**Instructions to follow**:
Read the data below line by line and copy each one with "Informationen" in it.

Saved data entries
*** Begin section ***
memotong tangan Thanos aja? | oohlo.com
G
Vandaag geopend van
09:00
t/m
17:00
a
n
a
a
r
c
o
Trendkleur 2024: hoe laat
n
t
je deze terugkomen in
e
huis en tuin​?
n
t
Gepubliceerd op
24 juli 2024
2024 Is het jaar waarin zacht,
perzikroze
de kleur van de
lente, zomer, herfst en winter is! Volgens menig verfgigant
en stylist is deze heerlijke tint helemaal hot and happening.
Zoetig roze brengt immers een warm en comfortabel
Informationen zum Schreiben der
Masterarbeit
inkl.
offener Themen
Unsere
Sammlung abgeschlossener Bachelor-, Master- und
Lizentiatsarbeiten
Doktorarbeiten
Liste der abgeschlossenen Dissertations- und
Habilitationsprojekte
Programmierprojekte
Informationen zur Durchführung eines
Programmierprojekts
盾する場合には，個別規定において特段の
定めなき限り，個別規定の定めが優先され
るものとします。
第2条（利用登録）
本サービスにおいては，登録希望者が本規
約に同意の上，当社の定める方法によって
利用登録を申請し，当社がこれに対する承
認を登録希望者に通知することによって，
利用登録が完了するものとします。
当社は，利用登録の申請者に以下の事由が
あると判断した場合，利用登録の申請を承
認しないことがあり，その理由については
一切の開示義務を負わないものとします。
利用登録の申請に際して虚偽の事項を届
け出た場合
*** End section ***
**Output of the task**:
Informationen zum Schreiben der
Informationen zur Durchführung eines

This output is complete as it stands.